[[ Data for the task, beginning ]]

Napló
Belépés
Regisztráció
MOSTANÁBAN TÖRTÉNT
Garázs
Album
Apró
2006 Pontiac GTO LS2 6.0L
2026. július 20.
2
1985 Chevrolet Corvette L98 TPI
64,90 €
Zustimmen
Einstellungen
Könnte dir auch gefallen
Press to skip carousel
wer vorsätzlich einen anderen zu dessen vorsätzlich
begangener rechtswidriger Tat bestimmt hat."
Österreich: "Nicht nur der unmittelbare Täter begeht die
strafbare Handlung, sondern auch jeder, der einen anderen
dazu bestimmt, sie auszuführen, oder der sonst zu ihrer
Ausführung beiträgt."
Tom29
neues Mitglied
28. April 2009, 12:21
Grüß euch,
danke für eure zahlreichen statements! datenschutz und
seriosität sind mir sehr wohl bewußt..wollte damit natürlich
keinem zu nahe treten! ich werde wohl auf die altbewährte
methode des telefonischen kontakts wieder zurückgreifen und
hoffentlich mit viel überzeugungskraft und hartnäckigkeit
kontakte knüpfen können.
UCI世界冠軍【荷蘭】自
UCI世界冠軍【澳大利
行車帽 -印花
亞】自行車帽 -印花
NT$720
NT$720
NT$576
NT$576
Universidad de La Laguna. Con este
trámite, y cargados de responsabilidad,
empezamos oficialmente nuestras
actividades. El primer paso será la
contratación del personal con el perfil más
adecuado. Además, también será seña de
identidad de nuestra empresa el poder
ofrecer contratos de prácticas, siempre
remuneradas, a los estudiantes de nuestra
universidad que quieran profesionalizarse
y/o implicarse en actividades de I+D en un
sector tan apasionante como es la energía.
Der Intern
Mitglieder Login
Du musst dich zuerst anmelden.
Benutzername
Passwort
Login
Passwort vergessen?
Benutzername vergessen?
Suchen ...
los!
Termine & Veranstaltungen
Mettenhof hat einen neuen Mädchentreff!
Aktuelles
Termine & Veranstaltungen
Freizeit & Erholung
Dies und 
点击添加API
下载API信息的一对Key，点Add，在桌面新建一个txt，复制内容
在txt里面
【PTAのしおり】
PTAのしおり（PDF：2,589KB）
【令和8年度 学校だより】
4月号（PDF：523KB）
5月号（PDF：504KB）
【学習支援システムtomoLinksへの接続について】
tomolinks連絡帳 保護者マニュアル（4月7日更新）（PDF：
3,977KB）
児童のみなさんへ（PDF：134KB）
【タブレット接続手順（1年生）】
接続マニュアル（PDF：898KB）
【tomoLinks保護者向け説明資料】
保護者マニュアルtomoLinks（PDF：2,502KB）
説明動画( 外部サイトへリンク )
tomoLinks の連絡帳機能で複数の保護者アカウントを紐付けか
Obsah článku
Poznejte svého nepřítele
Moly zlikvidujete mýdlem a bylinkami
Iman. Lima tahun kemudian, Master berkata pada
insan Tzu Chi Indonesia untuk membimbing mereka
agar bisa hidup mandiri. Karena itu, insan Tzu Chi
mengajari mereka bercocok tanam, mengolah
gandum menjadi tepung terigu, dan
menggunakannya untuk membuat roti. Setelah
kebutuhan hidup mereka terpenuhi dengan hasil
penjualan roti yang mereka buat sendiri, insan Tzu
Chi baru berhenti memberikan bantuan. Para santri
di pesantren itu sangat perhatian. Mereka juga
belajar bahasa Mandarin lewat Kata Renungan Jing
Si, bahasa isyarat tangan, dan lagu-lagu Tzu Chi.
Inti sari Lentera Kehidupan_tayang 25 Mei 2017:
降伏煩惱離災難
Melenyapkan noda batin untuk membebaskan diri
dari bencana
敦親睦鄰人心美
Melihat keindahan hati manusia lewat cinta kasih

[[ Data for the task, end ]]

§ **What to do**:
Exactly reproduce every line found in the records.

§ **Answer to this exercise**:
Napló
Belépés
Regisztráció
MOSTANÁBAN TÖRTÉNT
Garázs
Album
Apró
2006 Pontiac GTO LS2 6.0L
2026. július 20.
2
1985 Chevrolet Corvette L98 TPI
64,90 €
Zustimmen
Einstellungen
Könnte dir auch gefallen
Press to skip carousel
wer vorsätzlich einen anderen zu dessen vorsätzlich
begangener rechtswidriger Tat bestimmt hat."
Österreich: "Nicht nur der unmittelbare Täter begeht die
strafbare Handlung, sondern auch jeder, der einen anderen
dazu bestimmt, sie auszuführen, oder der sonst zu ihrer
Ausführung beiträgt."
Tom29
neues Mitglied
28. April 2009, 12:21
Grüß euch,
danke für eure zahlreichen statements! datenschutz und
seriosität sind mir sehr wohl bewußt..wollte damit natürlich
keinem zu nahe treten! ich werde wohl auf die altbewährte
methode des telefonischen kontakts wieder zurückgreifen und
hoffentlich mit viel überzeugungskraft und hartnäckigkeit
kontakte knüpfen können.
UCI世界冠軍【荷蘭】自
UCI世界冠軍【澳大利
行車帽 -印花
亞】自行車帽 -印花
NT$720
NT$720
NT$576
NT$576
Universidad de La Laguna. Con este
trámite, y cargados de responsabilidad,
empezamos oficialmente nuestras
actividades. El primer paso será la
contratación del personal con el perfil más
adecuado. Además, también será seña de
identidad de nuestra empresa el poder
ofrecer contratos de prácticas, siempre
remuneradas, a los estudiantes de nuestra
universidad que quieran profesionalizarse
y/o implicarse en actividades de I+D en un
sector tan apasionante como es la energía.
Der Intern
Mitglieder Login
Du musst dich zuerst anmelden.
Benutzername
Passwort
Login
Passwort vergessen?
Benutzername vergessen?
Suchen ...
los!
Termine & Veranstaltungen
Mettenhof hat einen neuen Mädchentreff!
Aktuelles
Termine & Veranstaltungen
Freizeit & Erholung
Dies und 
点击添加API
下载API信息的一对Key，点Add，在桌面新建一个txt，复制内容
在txt里面
【PTAのしおり】
PTAのしおり（PDF：2,589KB）
【令和8年度 学校だより】
4月号（PDF：523KB）
5月号（PDF：504KB）
【学習支援システムtomoLinksへの接続について】
tomolinks連絡帳 保護者マニュアル（4月7日更新）（PDF：
3,977KB）
児童のみなさんへ（PDF：134KB）
【タブレット接続手順（1年生）】
接続マニュアル（PDF：898KB）
【tomoLinks保護者向け説明資料】
保護者マニュアルtomoLinks（PDF：2,502KB）
説明動画( 外部サイトへリンク )
tomoLinks の連絡帳機能で複数の保護者アカウントを紐付けか
Obsah článku
Poznejte svého nepřítele
Moly zlikvidujete mýdlem a bylinkami
Iman. Lima tahun kemudian, Master berkata pada
insan Tzu Chi Indonesia untuk membimbing mereka
agar bisa hidup mandiri. Karena itu, insan Tzu Chi
mengajari mereka bercocok tanam, mengolah
gandum menjadi tepung terigu, dan
menggunakannya untuk membuat roti. Setelah
kebutuhan hidup mereka terpenuhi dengan hasil
penjualan roti yang mereka buat sendiri, insan Tzu
Chi baru berhenti memberikan bantuan. Para santri
di pesantren itu sangat perhatian. Mereka juga
belajar bahasa Mandarin lewat Kata Renungan Jing
Si, bahasa isyarat tangan, dan lagu-lagu Tzu Chi.
Inti sari Lentera Kehidupan_tayang 25 Mei 2017:
降伏煩惱離災難
Melenyapkan noda batin untuk membebaskan diri
dari bencana
敦親睦鄰人心美
Melihat keindahan hati manusia lewat cinta kasih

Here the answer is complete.